■ **INSTRUÇÕES DO EXERCÍCIO**:
1. Traduza para o inglês esta frase do texto: "Eles estavam separados há três meses, e o vereador não aceitava o fim do relacionamento."
2. Segundo o texto, o Atlas afirma que a violência de gênero exige respostas que vão além da repressão penal. Enumere todas essas respostas.
3. Responda com base no texto:
(a) Em que hospital a vítima está internada?
(b) Quem produziu o Atlas da Violência 2026?
(c) Qual foi a média brasileira de mortes por 100 mil mulheres em 2024?

■ **TEXTO DO DOCUMENTO**:
Vereador Romildo Veloso. Reprodução: Câmara Municipal de Ourilândia do Norte

O vereador e ex-prefeito de Ourilândia do Norte, Romildo Veloso (PP), tentou matar a ex-esposa, lcicléia Alves Veloso, durante a assinatura do divórcio em Ourilândia do Norte, no sudeste do Pará, nesta quarta-feira (3). A vítima está internada em uma unidade de terapia intensiva (UTI) no Hospital Regional da PA-279, seu estado é gravíssimo, e em “coma profundo”.

Romildo e Ilcicléia estavam em um escritório de advocacia para formalizar o divórcio e a partilha de bens, quando o ex-marido solicitou conversar com Ilcicleia em particular por alguns instantes. Neste momento, os disparos ocorreram. Depois disso, Veloso foi a um dos banheiros do escritório, onde disparou contra si próprio, sendo encontrado morto. Eles estavam separados há três meses, e o vereador não aceitava o fim do relacionamento. Eles têm dois filhos menores de idade.

Aumento dos feminicídios

O caso se soma a um cenário persistente de violência de gênero no Brasil e no Pará. O Atlas da Violência 2026, produzido pelo Ipea e pelo Fórum Brasileiro de Segurança Pública, aponta que a prevalência dos feminicídios e da violência sexual segue ligada à permanência de uma cultura patriarcal e misógina, que naturaliza o controle sobre a vida das mulheres e a violência diante da recusa, da separação ou do fim de relacionamentos.

Segundo o estudo, os homicídios de mulheres ocorridos dentro de residências são usados como uma medida indireta para observar a evolução dos feminicídios no país. A conclusão é de que, enquanto os homicídios de mulheres fora de casa acompanharam a queda geral da violência letal, as mortes dentro das residências permaneceram em patamar mais estável, indicando que a violência doméstica e os feminicídios não recuaram na mesma intensidade.

Em outras palavras, a casa, o casamento e a relação afetiva seguem sendo espaços de risco para muitas mulheres. O Atlas destaca que essa estabilidade histórica dos homicídios de mulheres dentro de residências é “inaceitável” e revela que a violência de gênero exige respostas que vão além da repressão penal, com prevenção, proteção efetiva, educação para igualdade de gênero e enfrentamento da misoginia desde a infância e adolescência.

O Pará segue acima da média nacional nos homicídios de mulheres. Em 2024, foram registrados 170 assassinatos de mulheres no estado, com taxa de 3,9 mortes por 100 mil mulheres, enquanto a média brasileira foi de 3,4. O recorte racial mostra que a maior parte das vítimas é formada por mulheres negras: das 170 mulheres assassinadas no Pará, 147 eram negras, o equivalente a mais de 86% do total.

■ **ENTRADAS APRESENTADAS**:

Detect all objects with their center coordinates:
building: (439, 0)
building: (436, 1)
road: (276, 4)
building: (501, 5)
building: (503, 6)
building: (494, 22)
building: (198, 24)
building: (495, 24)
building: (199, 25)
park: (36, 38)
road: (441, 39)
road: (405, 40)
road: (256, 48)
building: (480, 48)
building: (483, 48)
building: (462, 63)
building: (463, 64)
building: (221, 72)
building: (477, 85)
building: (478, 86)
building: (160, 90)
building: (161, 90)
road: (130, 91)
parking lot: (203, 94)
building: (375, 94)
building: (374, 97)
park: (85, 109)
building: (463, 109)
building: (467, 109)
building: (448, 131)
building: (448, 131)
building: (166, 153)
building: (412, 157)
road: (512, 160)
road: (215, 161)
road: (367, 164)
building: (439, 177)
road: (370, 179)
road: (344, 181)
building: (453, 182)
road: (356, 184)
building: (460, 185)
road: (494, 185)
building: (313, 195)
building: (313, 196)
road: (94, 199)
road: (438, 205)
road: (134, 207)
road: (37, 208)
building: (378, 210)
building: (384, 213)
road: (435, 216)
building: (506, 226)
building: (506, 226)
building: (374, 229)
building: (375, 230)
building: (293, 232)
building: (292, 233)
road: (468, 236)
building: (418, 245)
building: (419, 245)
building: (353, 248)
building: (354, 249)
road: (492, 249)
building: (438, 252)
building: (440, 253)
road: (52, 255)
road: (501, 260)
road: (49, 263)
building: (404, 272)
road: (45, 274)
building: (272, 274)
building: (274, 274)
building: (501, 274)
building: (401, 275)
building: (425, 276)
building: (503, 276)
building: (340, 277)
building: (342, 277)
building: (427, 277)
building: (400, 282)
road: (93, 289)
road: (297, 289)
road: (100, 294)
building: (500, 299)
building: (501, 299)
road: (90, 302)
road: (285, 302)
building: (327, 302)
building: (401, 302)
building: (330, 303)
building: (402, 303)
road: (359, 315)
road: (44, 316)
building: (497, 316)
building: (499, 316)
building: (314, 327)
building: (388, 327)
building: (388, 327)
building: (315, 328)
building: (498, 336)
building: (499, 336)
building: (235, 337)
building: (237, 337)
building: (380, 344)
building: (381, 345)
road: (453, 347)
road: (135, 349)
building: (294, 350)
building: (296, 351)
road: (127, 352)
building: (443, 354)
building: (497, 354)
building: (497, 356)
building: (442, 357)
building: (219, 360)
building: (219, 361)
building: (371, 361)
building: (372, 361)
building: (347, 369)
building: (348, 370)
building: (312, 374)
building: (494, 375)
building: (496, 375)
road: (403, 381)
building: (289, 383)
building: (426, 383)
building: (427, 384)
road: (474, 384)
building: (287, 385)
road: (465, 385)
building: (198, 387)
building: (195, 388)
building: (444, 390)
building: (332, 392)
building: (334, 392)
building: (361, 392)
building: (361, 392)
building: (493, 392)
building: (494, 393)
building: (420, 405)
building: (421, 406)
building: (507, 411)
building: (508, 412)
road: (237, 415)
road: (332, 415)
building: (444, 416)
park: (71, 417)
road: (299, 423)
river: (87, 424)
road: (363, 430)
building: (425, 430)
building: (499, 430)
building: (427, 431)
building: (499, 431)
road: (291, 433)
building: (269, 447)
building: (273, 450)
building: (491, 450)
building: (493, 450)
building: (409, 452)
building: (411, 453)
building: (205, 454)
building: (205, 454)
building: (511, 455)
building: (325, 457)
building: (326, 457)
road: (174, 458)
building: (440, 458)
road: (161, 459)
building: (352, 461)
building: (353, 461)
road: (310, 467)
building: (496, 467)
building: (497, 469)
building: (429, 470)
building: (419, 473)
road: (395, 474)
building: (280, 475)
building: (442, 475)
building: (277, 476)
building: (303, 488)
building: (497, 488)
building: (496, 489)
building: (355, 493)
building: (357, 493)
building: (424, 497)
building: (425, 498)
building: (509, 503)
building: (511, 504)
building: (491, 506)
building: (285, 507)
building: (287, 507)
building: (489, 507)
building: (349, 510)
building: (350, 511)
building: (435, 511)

■ **RESPOSTAS NUMERADAS**:
1. They had been separated for three months, and the councilman did not accept the end of the relationship.

2.
prevenção
proteção efetiva
educação para igualdade de gênero
enfrentamento da misoginia desde a infância e adolescência

3.
(a) No Hospital Regional da PA-279.
(b) O Ipea e o Fórum Brasileiro de Segurança Pública.
(c) 3,4.